Antonio Lorca.– Después de todos los avatares históricos sufridos, parece claro que la fiesta de los toros no está en peligro de muerte, pero sí está sufriendo una profunda transformación. Casi pudiera decirse que se está gestando una nueva tauromaquia, empujada por un público nuevo, inculto, triunfalista y veleidoso, al abrigo de una hornada de figuras que parece decidida a romper de forma radical con el pasado y elaborar una nueva norma, menos arriesgada, más cómoda y ventajista, y más generosa.
Si Talavante no da ayer un mitin con el estoque en sus dos toros –dio la impresión de tener los papeles perdidos– hoy estaríamos hablando de una puerta grande clamorosa.

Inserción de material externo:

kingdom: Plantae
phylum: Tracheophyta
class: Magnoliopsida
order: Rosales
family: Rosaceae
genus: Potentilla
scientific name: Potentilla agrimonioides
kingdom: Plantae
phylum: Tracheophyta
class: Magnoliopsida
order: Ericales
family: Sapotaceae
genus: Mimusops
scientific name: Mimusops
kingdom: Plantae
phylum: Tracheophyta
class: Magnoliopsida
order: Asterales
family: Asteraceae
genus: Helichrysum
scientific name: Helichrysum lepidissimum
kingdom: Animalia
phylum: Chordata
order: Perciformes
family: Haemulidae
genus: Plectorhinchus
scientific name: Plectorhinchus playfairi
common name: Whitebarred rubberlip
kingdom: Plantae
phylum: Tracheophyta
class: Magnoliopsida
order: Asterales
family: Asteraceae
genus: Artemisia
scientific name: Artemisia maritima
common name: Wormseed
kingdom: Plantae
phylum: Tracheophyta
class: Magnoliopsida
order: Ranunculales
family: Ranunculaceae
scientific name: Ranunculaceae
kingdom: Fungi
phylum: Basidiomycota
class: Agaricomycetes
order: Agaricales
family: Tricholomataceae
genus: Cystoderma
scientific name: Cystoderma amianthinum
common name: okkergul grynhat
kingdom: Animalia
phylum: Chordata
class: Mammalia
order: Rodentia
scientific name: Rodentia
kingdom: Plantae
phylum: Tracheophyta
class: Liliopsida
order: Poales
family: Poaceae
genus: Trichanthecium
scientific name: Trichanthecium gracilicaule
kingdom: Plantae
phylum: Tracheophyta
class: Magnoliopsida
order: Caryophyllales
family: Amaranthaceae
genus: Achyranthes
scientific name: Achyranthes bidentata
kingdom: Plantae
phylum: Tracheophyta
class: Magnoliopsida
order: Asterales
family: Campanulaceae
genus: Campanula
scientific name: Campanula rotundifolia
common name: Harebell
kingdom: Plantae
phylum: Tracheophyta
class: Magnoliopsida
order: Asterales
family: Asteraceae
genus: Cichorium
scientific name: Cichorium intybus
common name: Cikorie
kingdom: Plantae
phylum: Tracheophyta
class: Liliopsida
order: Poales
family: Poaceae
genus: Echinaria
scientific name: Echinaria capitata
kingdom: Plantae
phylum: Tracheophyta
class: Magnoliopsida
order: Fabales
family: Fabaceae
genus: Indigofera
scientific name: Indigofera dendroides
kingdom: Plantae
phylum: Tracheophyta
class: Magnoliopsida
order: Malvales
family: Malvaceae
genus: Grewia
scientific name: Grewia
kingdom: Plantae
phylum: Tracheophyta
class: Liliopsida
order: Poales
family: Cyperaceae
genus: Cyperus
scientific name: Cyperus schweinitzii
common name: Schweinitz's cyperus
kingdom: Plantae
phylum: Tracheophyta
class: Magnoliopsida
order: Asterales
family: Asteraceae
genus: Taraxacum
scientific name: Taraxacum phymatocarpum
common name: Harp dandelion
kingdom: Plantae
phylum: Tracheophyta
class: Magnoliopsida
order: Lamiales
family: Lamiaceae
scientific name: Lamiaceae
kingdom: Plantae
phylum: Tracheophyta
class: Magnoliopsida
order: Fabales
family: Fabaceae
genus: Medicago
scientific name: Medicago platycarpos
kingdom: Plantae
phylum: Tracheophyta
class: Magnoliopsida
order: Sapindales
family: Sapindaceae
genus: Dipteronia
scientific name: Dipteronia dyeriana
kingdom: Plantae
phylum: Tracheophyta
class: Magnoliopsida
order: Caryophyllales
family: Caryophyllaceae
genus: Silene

Ciertamente, es un torero imaginativo, inspirado y sorprendente; conecta de maravilla con el tendido y enloquece a la masa con detalles inesperados y alardes de valor. Y esa gracia que posee la expone en su toreo, como ocurrió ante su primero, al que inició la faena de muleta con dos tandas de naturales hondos y bellos, acelerados también, y, por tanto, sin tiempo material para degustarlos. Y lo que parecía que podía acabar en un faenón, ahí se detuvo. Se acogió a la modernidad del toreo en línea recta y se rompió la ilusión.
Llamativo fue el comienzo con la muleta ante el quinto. De rodillas, con muletazos por alto, puso a la gente en pie, y cuando citó a su oponente con la muleta a la espalda (arrucina) y el toro casi lo atropella, aquello ya fue el acabose. Una vez enhiesto, el asunto cambió de color. Apareció el toreo ventajista y los enganches, pero el público parecía estar asistiendo a una obra maestra cuando dio un circular y unas ajustadas manoletinas.
El mismo caso es el de Daniel Luque, a quien no se le puede poner un pero por la soltura y suavidad con la que manejó el capote toda la tarde, pero muleta en mano es un hijo de su época, acompaña muy bien las embestidas del toro, pero se pueden contar con los dedos de una mano los muletazos a los que imprime el mando necesario. Recibió a su primero por estatuarios y, al segundo, sufrió una espeluznante voltereta de la que salió ileso de puro milagro. Los espectadores lo acogieron con desmedido cariño para mitigar el dolor de sus entrañas, y casi se lo comen cuando ejecutó unas vistosas y huecas luquesinas, pero una oreja tras una estocada caída y dos descabellos parece un premio excesivo. Volvió a las andadas con el sexto y, a pesar de su disposición, no alcanzó el vuelo exigido.
Y Finito mostró esa fría elegancia innata que le persigue; hizo muchas probaturas sin éxito, se enfadó con parte del público que le recriminó que diera pases anodinos a su borracho primero, y se acercó sonriente a cambiar la espada en el quinto, como si estuviera satisfecho después de una labor incolora.
¿En qué consiste la transformación? Aquí ya no se cruza nadie; eso es cosa de viejos; nadie torea en redondo, algo antiguo. Esa nueva tauromaquia que enloquece al público de ahora está vacía de contenido. Pero, cuidado, los espectadores ocasionales son inconstantes. La tauromaquia no morirá, pero a este paso se puede quedar sola.
Toros de Juan Pedro Domec -el sexto devuelto y sustituido por un sobrero de Parladé-, correctos de presentación, cumplidores en los caballos, nobles, blandos y descastados.
Finito de Córdoba: -aviso- estocada tendida y dos descabellos (ovación); pinchazo. Estocada trasera y caída y dos descabellos (silencio).
Alejandro Talavante: cuatro pinchazos y estocada (palmas); dos pinchazos, estocada -aviso- (vuelta al ruedo):
Daniel Luque: estocada caída -aviso- y dos descabellos (oreja); pinchazo -aviso- y estocada caída (ovación).
Plaza de las Ventas. 29 de mayo. Vigésimo segunda corrida de la feria de San Isidro. Lleno ‘no hay billetes’.